A third possible explanation for Orbán’s rhetoric is more troubling. Hungary has long been pilloried in the international press for drifting towards authoritarianism. These criticisms are often overheated—the recent elections were vigorously contested by opposition parties, the internet remains free and open, and anti-Fidesz protests have not been violently suppressed. However, there are still enough warning signs to give even Orbán sympathizers pause. Banning any academic subject, however marginal, is a straightforward attack on freedom of inquiry. Hungary’s media landscape also exhibits worrying tendencies. The state television channel, often the only source of news in rural areas, has acquired a noticeable pro-Fidesz slant.

The ambiguity of Orbán’s own utterances give both his critics and defenders ample ammunition. In the above speech, Orbán’s praise of Vladimir Putin could be interpreted as a concession to the geopolitical realities of Eastern Europe—or it could be a sign of his genuine affinity for strongmen. Orbán also stresses the differences between Western and Central European social and political models. Taken at face value, this is an unobjectionable, even commonsensical, observation. It would be absurd for the governments of Hungary or Poland to slavishly ape their Western European counterparts. But his emphasis on a distinctly Central European approach recalls the rhetoric of Third World autocrats who have repeatedly justified repressive policies on the dubious grounds that their countries simply aren’t suitable for liberal democracy.

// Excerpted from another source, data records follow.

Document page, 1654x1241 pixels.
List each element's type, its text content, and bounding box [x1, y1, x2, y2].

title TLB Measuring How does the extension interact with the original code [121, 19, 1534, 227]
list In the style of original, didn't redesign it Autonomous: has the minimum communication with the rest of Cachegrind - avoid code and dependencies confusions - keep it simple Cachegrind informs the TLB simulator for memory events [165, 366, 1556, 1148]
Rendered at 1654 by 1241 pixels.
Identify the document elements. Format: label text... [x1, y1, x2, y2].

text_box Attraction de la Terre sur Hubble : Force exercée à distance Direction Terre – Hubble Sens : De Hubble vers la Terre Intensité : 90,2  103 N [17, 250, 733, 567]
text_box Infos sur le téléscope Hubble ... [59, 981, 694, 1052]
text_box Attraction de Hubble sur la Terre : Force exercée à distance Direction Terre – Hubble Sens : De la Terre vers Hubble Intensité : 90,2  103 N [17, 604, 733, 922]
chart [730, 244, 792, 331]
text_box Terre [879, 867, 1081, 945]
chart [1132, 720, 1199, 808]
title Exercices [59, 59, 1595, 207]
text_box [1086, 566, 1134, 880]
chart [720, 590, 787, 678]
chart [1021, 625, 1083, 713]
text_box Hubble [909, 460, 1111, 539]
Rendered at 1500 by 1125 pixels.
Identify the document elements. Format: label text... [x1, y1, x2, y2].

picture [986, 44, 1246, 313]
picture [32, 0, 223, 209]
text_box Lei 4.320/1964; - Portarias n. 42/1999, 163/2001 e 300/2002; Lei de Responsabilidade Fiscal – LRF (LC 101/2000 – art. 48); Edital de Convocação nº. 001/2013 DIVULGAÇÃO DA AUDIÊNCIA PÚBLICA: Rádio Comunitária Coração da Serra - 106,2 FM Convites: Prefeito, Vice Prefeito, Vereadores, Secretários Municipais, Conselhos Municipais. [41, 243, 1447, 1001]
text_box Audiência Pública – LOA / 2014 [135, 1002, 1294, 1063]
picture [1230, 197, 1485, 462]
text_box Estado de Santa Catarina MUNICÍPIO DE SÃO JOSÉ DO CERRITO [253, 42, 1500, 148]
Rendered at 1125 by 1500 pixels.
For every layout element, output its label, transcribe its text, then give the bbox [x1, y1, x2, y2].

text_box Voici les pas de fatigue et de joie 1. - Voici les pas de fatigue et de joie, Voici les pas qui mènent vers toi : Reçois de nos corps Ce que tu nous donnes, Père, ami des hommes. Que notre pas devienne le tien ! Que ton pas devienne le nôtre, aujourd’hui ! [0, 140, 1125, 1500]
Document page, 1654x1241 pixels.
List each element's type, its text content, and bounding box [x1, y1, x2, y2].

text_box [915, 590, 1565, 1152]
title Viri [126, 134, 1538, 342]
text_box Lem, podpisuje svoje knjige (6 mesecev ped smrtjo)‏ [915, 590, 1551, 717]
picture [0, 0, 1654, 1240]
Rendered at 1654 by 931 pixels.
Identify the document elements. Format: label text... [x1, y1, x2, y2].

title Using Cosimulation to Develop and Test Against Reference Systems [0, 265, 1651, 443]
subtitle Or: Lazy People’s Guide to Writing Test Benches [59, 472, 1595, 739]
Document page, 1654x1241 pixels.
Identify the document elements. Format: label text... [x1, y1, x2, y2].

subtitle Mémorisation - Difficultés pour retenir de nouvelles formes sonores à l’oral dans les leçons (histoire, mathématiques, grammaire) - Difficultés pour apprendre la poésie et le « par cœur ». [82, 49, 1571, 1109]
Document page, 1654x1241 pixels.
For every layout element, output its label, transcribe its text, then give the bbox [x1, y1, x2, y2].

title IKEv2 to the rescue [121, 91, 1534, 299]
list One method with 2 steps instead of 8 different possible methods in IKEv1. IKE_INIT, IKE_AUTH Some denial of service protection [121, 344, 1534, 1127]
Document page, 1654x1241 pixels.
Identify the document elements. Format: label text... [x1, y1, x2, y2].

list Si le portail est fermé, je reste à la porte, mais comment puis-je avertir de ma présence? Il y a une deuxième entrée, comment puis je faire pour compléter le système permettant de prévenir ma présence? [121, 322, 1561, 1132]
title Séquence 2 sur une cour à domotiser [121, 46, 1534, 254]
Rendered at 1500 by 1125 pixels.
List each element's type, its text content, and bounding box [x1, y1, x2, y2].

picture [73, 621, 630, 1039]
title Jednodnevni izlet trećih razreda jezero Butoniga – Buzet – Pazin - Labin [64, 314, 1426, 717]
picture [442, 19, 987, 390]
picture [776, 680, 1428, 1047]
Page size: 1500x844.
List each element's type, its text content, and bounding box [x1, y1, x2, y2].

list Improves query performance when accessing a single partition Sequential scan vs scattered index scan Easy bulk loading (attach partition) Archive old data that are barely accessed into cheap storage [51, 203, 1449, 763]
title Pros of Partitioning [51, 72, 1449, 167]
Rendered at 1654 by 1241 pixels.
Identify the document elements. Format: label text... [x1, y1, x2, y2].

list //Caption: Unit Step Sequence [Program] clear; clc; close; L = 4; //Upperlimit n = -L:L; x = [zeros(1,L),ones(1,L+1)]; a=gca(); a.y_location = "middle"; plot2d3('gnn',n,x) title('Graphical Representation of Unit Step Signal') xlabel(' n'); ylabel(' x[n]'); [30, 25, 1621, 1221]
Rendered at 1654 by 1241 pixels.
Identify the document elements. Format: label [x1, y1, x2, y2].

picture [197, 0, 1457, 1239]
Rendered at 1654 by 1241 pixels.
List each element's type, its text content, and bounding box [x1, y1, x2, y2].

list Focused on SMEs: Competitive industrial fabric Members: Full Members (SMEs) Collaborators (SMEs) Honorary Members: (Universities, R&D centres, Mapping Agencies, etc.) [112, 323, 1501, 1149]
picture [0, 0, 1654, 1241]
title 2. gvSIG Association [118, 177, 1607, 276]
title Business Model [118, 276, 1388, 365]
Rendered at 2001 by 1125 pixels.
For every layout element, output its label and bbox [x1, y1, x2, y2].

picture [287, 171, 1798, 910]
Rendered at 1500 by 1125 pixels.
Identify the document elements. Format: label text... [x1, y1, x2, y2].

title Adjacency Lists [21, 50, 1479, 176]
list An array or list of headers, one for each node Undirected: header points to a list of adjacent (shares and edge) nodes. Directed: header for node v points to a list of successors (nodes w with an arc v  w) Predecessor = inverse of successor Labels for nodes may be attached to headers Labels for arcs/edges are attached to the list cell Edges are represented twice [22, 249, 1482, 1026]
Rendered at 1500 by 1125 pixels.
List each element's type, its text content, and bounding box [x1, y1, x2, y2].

Talk of a Central European model also obscures the importance of Hungary’s own liberal tradition. The great Hungarian statesmen of the 19th century, whose names still adorn Budapest’s parks and monuments, were all classical liberals. The landmark 1848 rising against the Habsburg Monarchy was inspired by liberal nationalism. This streak of anti-authoritarianism clung to life even through the dark days of communism—in 1989, Hungary became the first Eastern Bloc country to hold free elections.

Indeed, the abrupt end of Hungary’s late 19th-century golden age is a cautionary tale. Just as the financial crisis and its aftermath exposed the weakness of the contemporary liberal order, Hungary’s liberal Victorian heyday was brought low by the combined pressures of international uncertainty, extreme nationalism, and rising economic anxiety. Orbán’s rhetoric even recalls the political language of that era. Writes the Hungarian-American professor John Lukacs, “Around 1900 the ‘Christian’ adjective became popular; yet…its connotation was merely negative, meaning non-Jewish, noncosmopolitan, non-Marxist.” After the First World War, Hungary’s authoritarian regime also took pains to emphasize its “Christian and national” character.

Many of Orbán’s critics indulge in absurd rhetorical excesses, and the preservation of a free society does not require an open-door immigration policy or absolute fealty to the European Union. But there are enough warning signs to worry, even for those who otherwise sympathize with Orbán’s politics. Let us hope that talk of “illiberal democracy” remains just that: talk.

Will Collins is an English teacher who lives and works in Eger, Hungary.